◆ **Written task**: From the line that contains "decreto 463/2020 y 465/2020 que..." down to the last line of the entries, repeat every line exactly. Do not carry over the pictures.

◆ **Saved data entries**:

=== Section Start ===

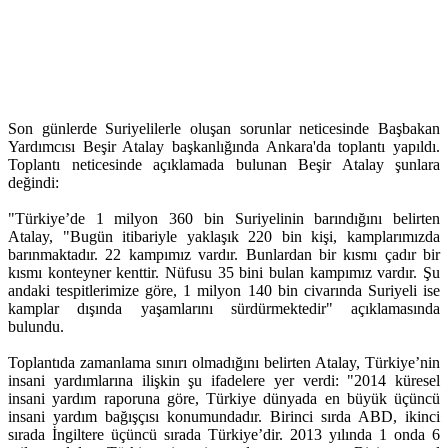
Son günlerde Suriyelilerle oluşan sorunlar neticesinde Başbakan
Yardımcısı Beşir Atalay başkanlığında Ankara'da toplantı yapıldı.
Toplantı neticesinde açıklamada bulunan Beşir Atalay şunlara
değindi:
"Türkiye’de 1 milyon 360 bin Suriyelinin barındığını belirten
Atalay, "Bugün itibariyle yaklaşık 220 bin kişi, kamplarımızda
barınmaktadır. 22 kampımız vardır. Bunlardan bir kısmı çadır bir
kısmı konteyner kenttir. Nüfusu 35 bini bulan kampımız vardır. Şu
andaki tespitlerimize göre, 1 milyon 140 bin civarında Suriyeli ise
kamplar dışında yaşamlarını sürdürmektedir" açıklamasında
bulundu.
Toplantıda zamanlama sınırı olmadığını belirten Atalay, Türkiye’nin
insani yardımlarına ilişkin şu ifadelere yer verdi: "2014 küresel
insani yardım raporuna göre, Türkiye dünyada en büyük üçüncü
insani yardım bağışçısı konumundadır. Birinci sırda ABD, ikinci
sırada İngiltere üçüncü sırada Türkiye’dir. 2013 yılında 1 onda 6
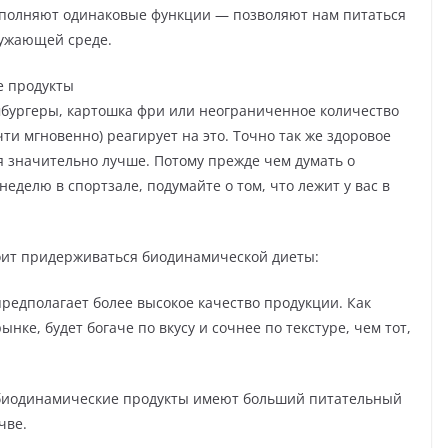
выполняют одинаковые функции — позволяют нам питаться
ружающей среде.
е продукты
мбургеры, картошка фри или неограниченное количество
и мгновенно) реагирует на это. Точно так же здоровое
я значительно лучше. Потому прежде чем думать о
еделю в спортзале, подумайте о том, что лежит у вас в
оит придерживаться биодинамической диеты:
редполагает более высокое качество продукции. Как
ке, будет богаче по вкусу и сочнее по текстуре, чем тот,
о биодинамические продукты имеют больший питательный
чве.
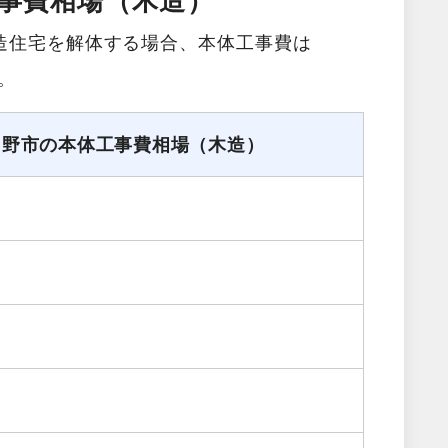
事費相場（木造）
造住宅を解体する場合、本体工事費は
す。
る野市の本体工事費相場（木造）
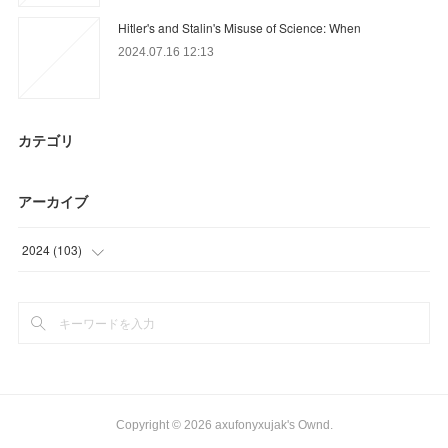
Hitler's and Stalin's Misuse of Science: When
2024.07.16 12:13
カテゴリ
アーカイブ
2024
(
103
)
(
45
)
(
58
)
Copyright ©
2026
axufonyxujak's Ownd
.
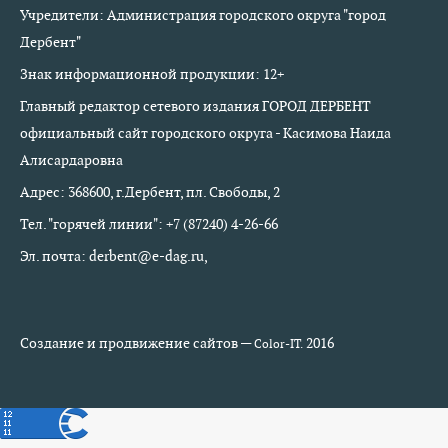
Учредители: Администрация городского округа "город
Дербент"
Знак информационной продукции: 12+
Главный редактор сетевого издания ГОРОД ДЕРБЕНТ
официальный сайт городского округа - Касимова Наида
Алисардаровна
Адрес: 368600, г.Дербент, пл. Свободы, 2
Тел. "горячей линии": +7 (87240) 4-26-66
Эл. почта: derbent@e-dag.ru,
Создание и продвижение сайтов —
2016
Color-IT.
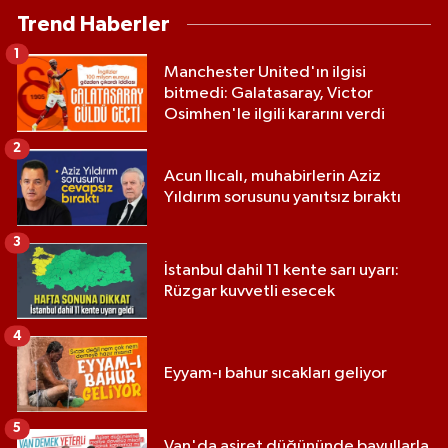
Trend Haberler
1
Manchester United'ın ilgisi
bitmedi: Galatasaray, Victor
Osimhen'le ilgili kararını verdi
2
Acun Ilıcalı, muhabirlerin Aziz
Yıldırım sorusunu yanıtsız bıraktı
3
İstanbul dahil 11 kente sarı uyarı:
Rüzgar kuvvetli esecek
4
Eyyam-ı bahur sıcakları geliyor
5
Van'da aşiret düğününde bavullarla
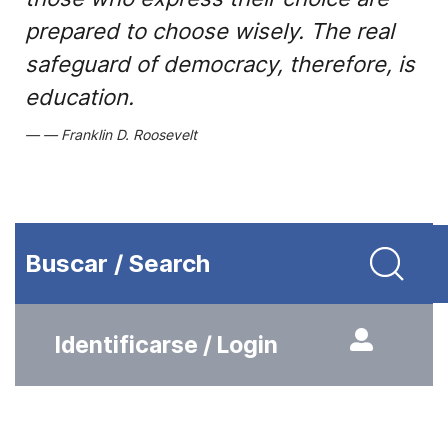
prepared to choose wisely. The real
safeguard of democracy, therefore, is
education.
Franklin D. Roosevelt
Buscar / Search
Identificarse / Login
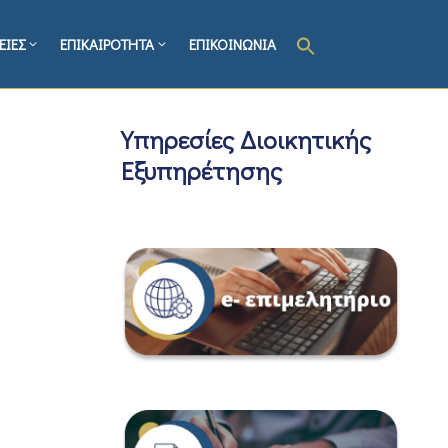
ΕΙΕΣ
ΕΠΙΚΑΙΡΟΤΗΤΑ
ΕΠΙΚΟΙΝΩΝΙΑ
Υπηρεσίες Διοικητικής
Εξυπηρέτησης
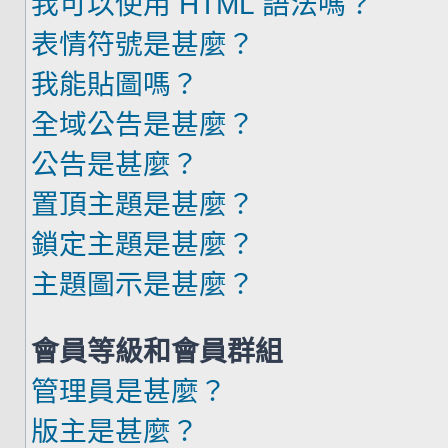
我可以使用 HTML 語法嗎？
表情符號是甚麼？
我能貼圖嗎？
全域公告是甚麼？
公告是甚麼？
置頂主題是甚麼？
鎖定主題是甚麼？
主題圖示是甚麼？
會員等級和會員群組
管理員是甚麼？
版主是甚麼？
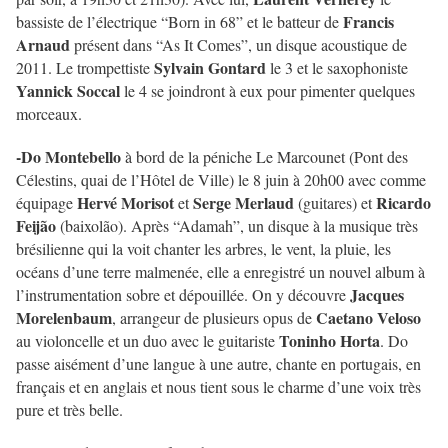
Francis
bassiste de l’électrique “Born in 68
” et le batteur de
Arnaud
présent dans “As It Comes”, un disque acoustique de
Sylvain Gontard
2011. Le trompettiste
le 3 et le saxophoniste
Yannick Soccal
le 4 se joindront à eux pour pimenter quelques
morceaux.
-Do Montebello
à bord de la péniche Le Marcounet (Pont des
Célestins, quai de l’Hôtel de Ville) le 8 juin à 20h00 avec comme
Hervé Morisot
Serge Merlaud
Ricardo
équipage
et
(guitares) et
Feijão
(baixolão). Après “Adamah”, un disque à la musique très
brésilienne qui la voit chanter les arbres, le vent, la pluie, les
océans d’une terre malmenée, elle a enregistré un nouvel album à
Jacques
l’instrumentation sobre et dépouillée. On y découvre
Morelenbaum
Caetano Veloso
, arrangeur de plusieurs opus de
Toninho Horta
au violoncelle et un duo avec le guitariste
. Do
passe aisément d’une langue à une autre, chante en portugais, en
français et en anglais et nous tient sous le charme d’une voix très
pure et très belle.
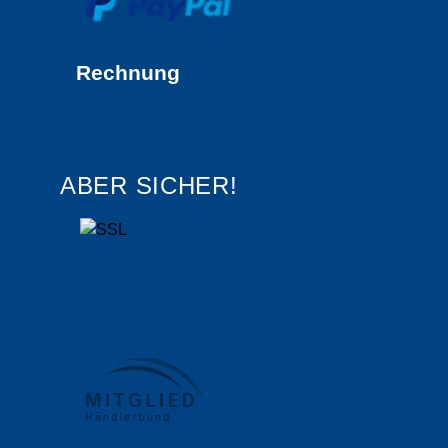
Rechnung
ABER SICHER!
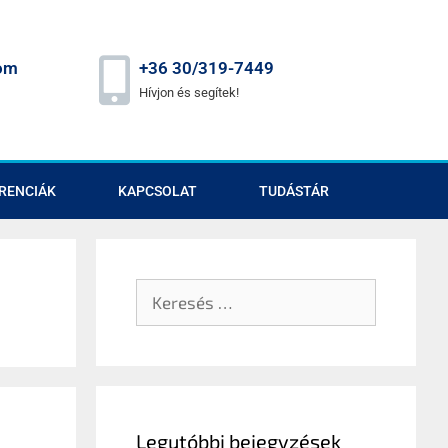
om
+36 30/319-7449
Hívjon és segítek!
RENCIÁK
KAPCSOLAT
TUDÁSTÁR
Legutóbbi bejegyzések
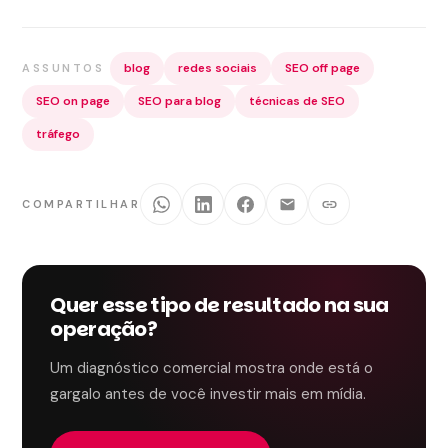
blog
redes sociais
SEO off page
ASSUNTOS
SEO on page
SEO para blog
técnicas de SEO
tráfego
COMPARTILHAR
Quer esse tipo de resultado na sua
operação?
Um diagnóstico comercial mostra onde está o
gargalo antes de você investir mais em mídia.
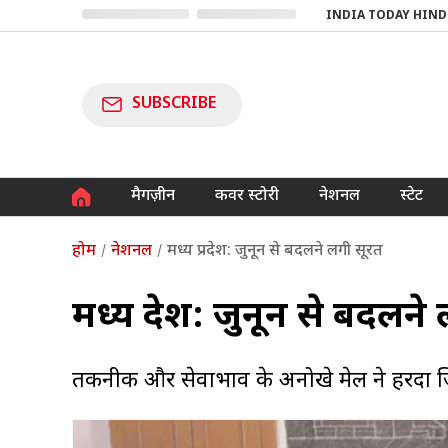
INDIA TODAY HIND
SUBSCRIBE
मैगज़ीन
कवर स्टोरी
नेशनल
स्टेट
होम
नेशनल
मध्य प्रदेश: जुनून से बदलने लगी सूरत
मध्य प्रदेश: जुनून से बदलने
तकनीक और सेवाभाव के अनोखे मेल ने हरदा जिले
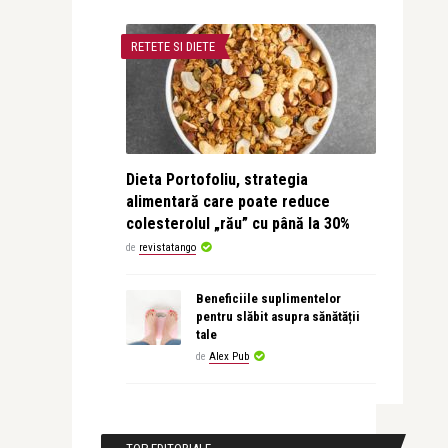
RETETE SI DIETE
Dieta Portofoliu, strategia
alimentară care poate reduce
colesterolul „rău” cu până la 30%
de
revistatango
Beneficiile suplimentelor
pentru slăbit asupra sănătății
tale
de
Alex Pub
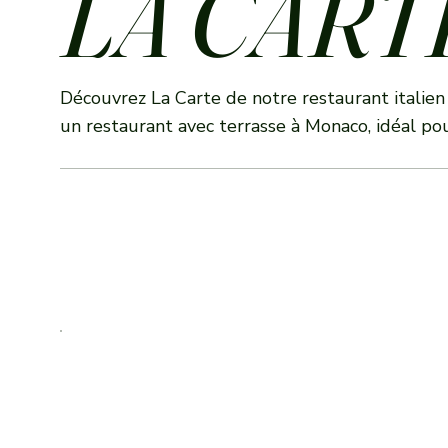
LA CART
Découvrez La Carte de notre restaurant italien
un restaurant avec terrasse à Monaco, idéal po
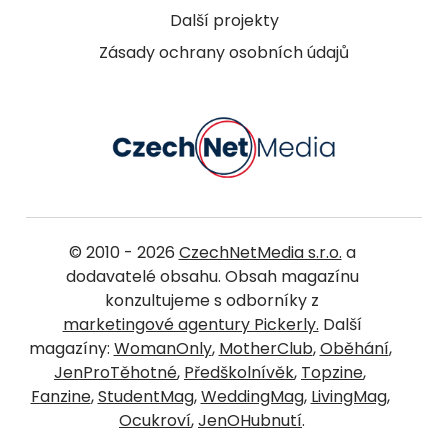
Další projekty
Zásady ochrany osobních údajů
© 2010 - 2026
CzechNetMedia s.r.o.
a
dodavatelé obsahu. Obsah magazínu
konzultujeme s odborníky z
marketingové agentury Pickerly.
Další
magazíny:
WomanOnly
,
MotherClub
,
Oběhání
,
JenProTěhotné
,
Předškolnívěk
,
Topzine
,
Fanzine
,
StudentMag
,
WeddingMag
,
LivingMag
,
Ocukroví
,
JenOHubnutí
.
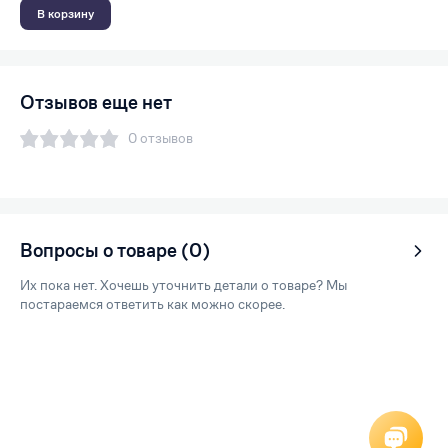
В корзину
Отзывов еще нет
0 отзывов
Вопросы о товаре (0)
Их пока нет. Хочешь уточнить детали о товаре? Мы
постараемся ответить как можно скорее.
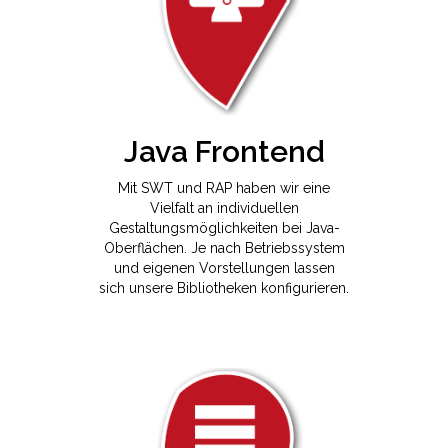
Java Frontend
Mit SWT und RAP haben wir eine
Vielfalt an individuellen
Gestaltungsmöglichkeiten bei Java-
Oberflächen. Je nach Betriebssystem
und eigenen Vorstellungen lassen
sich unsere Bibliotheken konfigurieren.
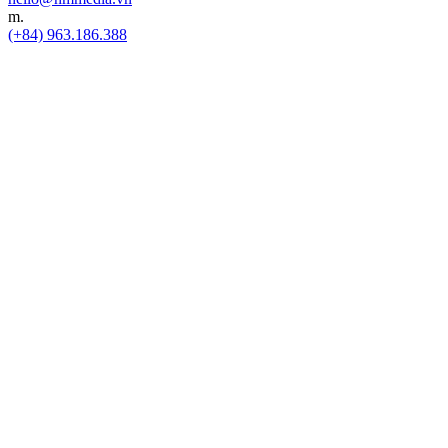
m.
(+84) 963.186.388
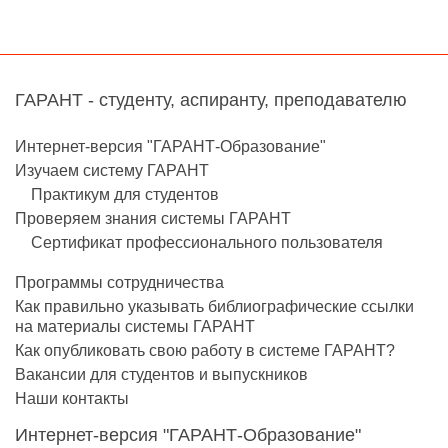
ГАРАНТ - студенту, аспиранту, преподавателю
Интернет-версия "ГАРАНТ-Образование"
Изучаем систему ГАРАНТ
Практикум для студентов
Проверяем знания системы ГАРАНТ
Сертификат профессионального пользователя
Программы сотрудничества
Как правильно указывать библиографические ссылки
на материалы системы ГАРАНТ
Как опубликовать свою работу в системе ГАРАНТ?
Вакансии для студентов и выпускников
Наши контакты
Интернет-версия "ГАРАНТ-Образование"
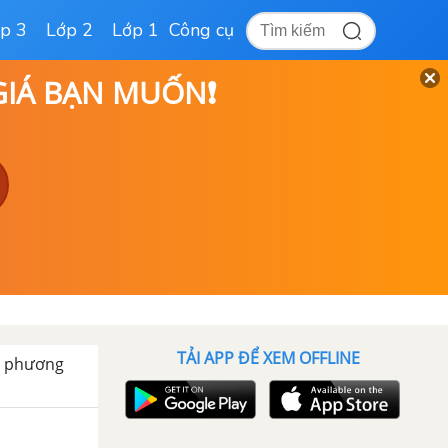
p 3
Lớp 2
Lớp 1
Công cụ
 GIÁ BẠN MUỐN❗
TẢI APP ĐỂ XEM OFFLINE
ất phương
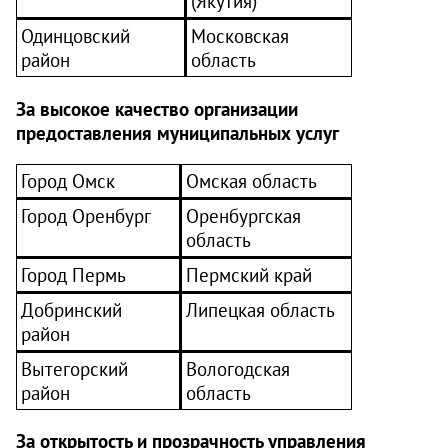
(Якутия)
Одинцовский
Московская
район
область
За высокое качество организации
предоставления муниципальных услуг
Город Омск
Омская область
Город Оренбург
Оренбургская
область
Город Пермь
Пермский край
Добринский
Липецкая область
район
Вытегорский
Вологодская
район
область
За открытость и прозрачность управления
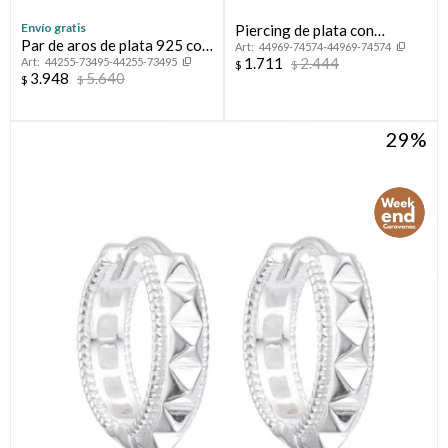
Envío gratis
Piercing de plata con
Par de aros de plata 925 con
44969-74574-44969-74574
circonia.
1.711
2.444
44255-73495-44255-73495
circonias.
$
$
3.948
5.640
$
$
29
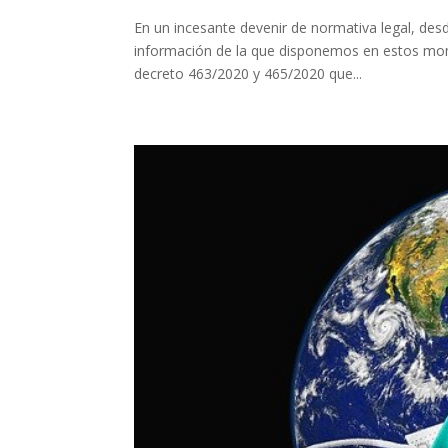
En un incesante devenir de normativa legal, desd
información de la que disponemos en estos mome
decreto 463/2020 y 465/2020 que...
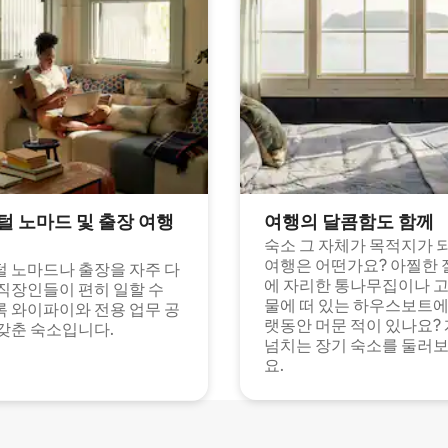
털 노마드 및 출장 여행
여행의 달콤함도 함께
숙소 그 자체가 목적지가 
여행은 어떤가요? 아찔한 
 노마드나 출장을 자주 다
에 자리한 통나무집이나 
직장인들이 편히 일할 수
물에 떠 있는 하우스보트에
 와이파이와 전용 업무 공
랫동안 머문 적이 있나요?
갖춘 숙소입니다.
넘치는 장기 숙소를 둘러
요.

=== Section End ===

◆ **Expected output**:
decreto 463/2020 y 465/2020 que...
털 노마드 및 출장 여행
여행의 달콤함도 함께
숙소 그 자체가 목적지가 
여행은 어떤가요? 아찔한 
 노마드나 출장을 자주 다
에 자리한 통나무집이나 
직장인들이 편히 일할 수
물에 떠 있는 하우스보트에
 와이파이와 전용 업무 공
랫동안 머문 적이 있나요?
갖춘 숙소입니다.
넘치는 장기 숙소를 둘러
요.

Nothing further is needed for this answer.